CVE-2021-45616
Description
Certain NETGEAR devices are affected by command injection by an unauthenticated attacker. This affects CBR750 before 3.2.18.2, LAX20 before 1.1.6.28, MK62 before 1.0.6.116, MR60 before 1.0.6.116, MS60 before 1.0.6.116, R6900P before 1.3.3.140, R7000 before 1.0.11.126, R7000P before 1.3.3.140, R7850 before 1.0.5.68, R7900 before 1.0.4.46, R7900P before 1.4.2.84, R7960P before 1.4.2.84, R8000 before 1.0.4.68, R8000P before 1.4.2.84, RAX15 before 1.0.3.96, RAX20 before 1.0.3.96, RAX200 before 1.0.4.120, RAX35v2 before 1.0.3.96, RAX40v2 before 1.0.3.96, RAX43 before 1.0.3.96, RAX45 before 1.0.3.96, RAX50 before 1.0.3.96, RAX75 before 1.0.4.120, RAX80 before 1.0.4.120, RBK752 before 3.2.17.12, RBK852 before 3.2.17.12, RBR750 before 3.2.17.12, RBR850 before 3.2.17.12, RBS750 before 3.2.17.12, RBS850 before 3.2.17.12, RS400 before 1.5.1.80, and XR1000 before 1.0.0.58.
AI Insight
LLM-synthesized narrative grounded in this CVE's description and references.
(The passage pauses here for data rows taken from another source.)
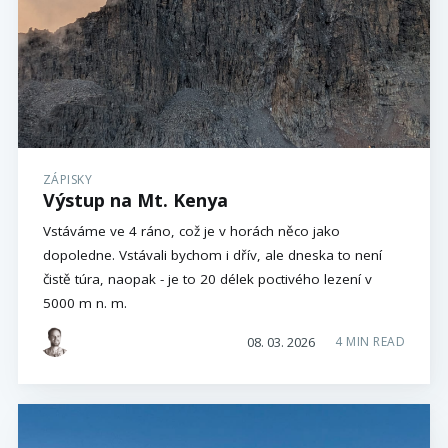
ZÁPISKY
Výstup na Mt. Kenya
Vstáváme ve 4 ráno, což je v horách něco jako
dopoledne. Vstávali bychom i dřív, ale dneska to není
čistě túra, naopak - je to 20 délek poctivého lezení v
5000 m n. m.
08. 03. 2026
4 MIN READ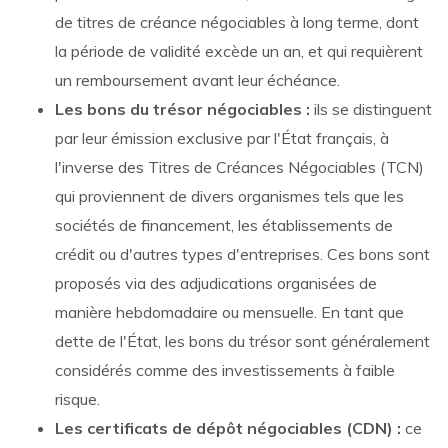
de titres de créance négociables à long terme, dont
la période de validité excède un an, et qui requièrent
un remboursement avant leur échéance.
Les bons du trésor négociables :
ils se distinguent
par leur émission exclusive par l'État français, à
l'inverse des Titres de Créances Négociables (TCN)
qui proviennent de divers organismes tels que les
sociétés de financement, les établissements de
crédit ou d'autres types d'entreprises. Ces bons sont
proposés via des adjudications organisées de
manière hebdomadaire ou mensuelle. En tant que
dette de l'État, les bons du trésor sont généralement
considérés comme des investissements à faible
risque.
Les certificats de dépôt négociables (CDN) :
ce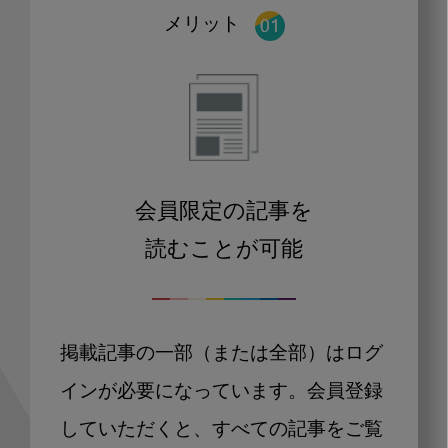
メリット
会員限定の記事を
読むことが可能
掲載記事の一部（または全部）はログ
インが必要になっています。会員登録
していただくと、すべての記事をご覧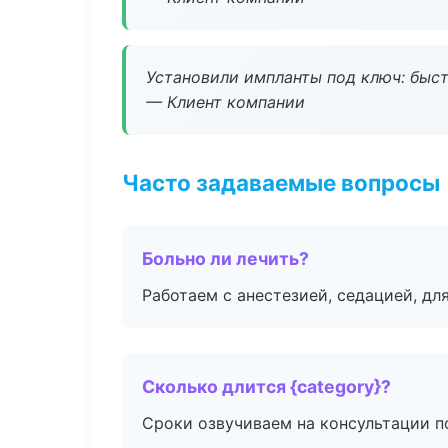
Установили импланты под ключ: быстр
— Клиент компании
Часто задаваемые вопросы
Больно ли лечить?
Работаем с анестезией, седацией, дл
Сколько длится {category}?
Сроки озвучиваем на консультации по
An unauthenticated command injection vulnerability in multiple NETGEAR routers and WiFi systems allows remote attackers to execute arbitrary commands.
Vulnerability
CVE-2021-45616 is a pre-authentication command injection vulnerability affecting numerous NETGEAR router and WiFi system models. The flaw resides in the firmware of devices such as CBR750 (before 3.2.18.2), LAX20 (before 1.1.6.28), MK62 (before 1.0.6.116), MR60 (before 1.0.6.116), MS60 (before 1.0.6.116), R6900P (before 1.3.3.140), R7000 (before 1.0.11.126), R7000P (before 1.3.3.140), R7850 (before 1.0.5.68), R7900 (before 1.0.4.46), R7900P (before 1.4.2.84), R7960P (before 1.4.2.84), R8000 (before 1.0.4.68), R8000P (before 1.4.2.84), RAX15 (before 1.0.3.96), RAX20 (before 1.0.3.96), RAX200 (before 1.0.4.120), RAX35v2 (before 1.0.3.96), RAX40v2 (before 1.0.3.96), RAX43 (before 1.0.3.96), RAX45 (before 1.0.3.96), RAX50 (before 1.0.3.96), RAX75 (before 1.0.4.120), RAX80 (before 1.0.4.120), RBK752 (before 3.2.17.12), RBK852 (before 3.2.17.12), RBR750 (before 3.2.17.12), RBR850 (before 3.2.17.12), RBS750 (before 3.2.17.12), RBS850 (before 3.2.17.12), RS400 (before 1.5.1.80), and XR1000 (before 1.0.0.58). An attacker can exploit this without any prior authentication, making the attack surface broad [1].
Exploitation
An unauthenticated attacker can send a specially crafted HTTP request to the affected device's management interface or other exposed services. The vulnerability allows the injection of arbitrary operating system commands due to insufficient input sanitization. No user interaction or special network position is required beyond network access to the device [1].
Impact
Successful exploitation grants the attacker arbitrary command execution on the device, typically with root privileges. This can lead to full compromise of the router or WiFi system, including data exfiltration, installation of malware, denial of service, or use of the device as a pivot point for further attacks on the internal network [1].
Mitigation
NETGEAR has released firmware updates for all affected models. Users should immediately upgrade to the fixed versions listed in the advisory: for example, CBR750 to 3.2.18.2, LAX20 to 1.1.6.28, and so on. The advisory was published on December 22, 2021, and no workarounds are provided; updating firmware is the only mitigation [1].
AI Insight generated on May 27, 2026. Synthesized from this CVE's description and the cited reference URLs; citations are validated against the source bundle.
Affected products
4- NETGEAR/NETGEARdescription
Patches
0No patches discovered yet.
Vulnerability mechanics
AI mechanics synthesis has not run for this CVE yet.
References
1News mentions
0No linked articles in our index yet.